= Directions =
Go over the records and count each line that has the string "pieces". Give the number and nothing else.
++++++
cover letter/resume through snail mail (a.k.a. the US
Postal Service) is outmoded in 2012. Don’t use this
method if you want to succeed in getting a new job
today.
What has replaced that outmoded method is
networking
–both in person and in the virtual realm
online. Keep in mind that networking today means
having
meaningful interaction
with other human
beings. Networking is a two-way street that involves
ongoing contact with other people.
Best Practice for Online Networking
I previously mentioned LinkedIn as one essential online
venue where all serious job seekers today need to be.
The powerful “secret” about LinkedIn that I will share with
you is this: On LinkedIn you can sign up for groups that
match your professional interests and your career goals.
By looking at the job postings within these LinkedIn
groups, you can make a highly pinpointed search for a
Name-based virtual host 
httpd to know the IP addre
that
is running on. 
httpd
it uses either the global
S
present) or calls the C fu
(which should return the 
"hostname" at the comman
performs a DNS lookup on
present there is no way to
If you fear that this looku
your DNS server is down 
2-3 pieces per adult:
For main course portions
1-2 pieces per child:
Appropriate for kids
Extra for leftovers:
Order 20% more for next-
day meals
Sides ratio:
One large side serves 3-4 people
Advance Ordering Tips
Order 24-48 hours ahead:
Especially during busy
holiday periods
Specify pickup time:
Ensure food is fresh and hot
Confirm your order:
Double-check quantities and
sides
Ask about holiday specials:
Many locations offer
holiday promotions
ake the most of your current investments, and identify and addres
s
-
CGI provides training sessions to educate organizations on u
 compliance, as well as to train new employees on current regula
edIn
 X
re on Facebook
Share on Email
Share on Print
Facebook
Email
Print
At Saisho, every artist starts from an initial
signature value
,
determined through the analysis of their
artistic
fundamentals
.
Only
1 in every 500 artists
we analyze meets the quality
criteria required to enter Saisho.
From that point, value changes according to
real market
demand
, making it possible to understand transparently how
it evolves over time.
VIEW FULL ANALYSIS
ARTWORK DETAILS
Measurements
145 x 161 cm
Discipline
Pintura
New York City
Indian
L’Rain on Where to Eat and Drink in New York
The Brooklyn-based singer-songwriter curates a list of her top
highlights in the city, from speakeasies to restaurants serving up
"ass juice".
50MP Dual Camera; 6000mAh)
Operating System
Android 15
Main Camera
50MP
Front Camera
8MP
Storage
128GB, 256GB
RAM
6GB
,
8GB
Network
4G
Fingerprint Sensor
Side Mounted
++++++
= Final answer =
2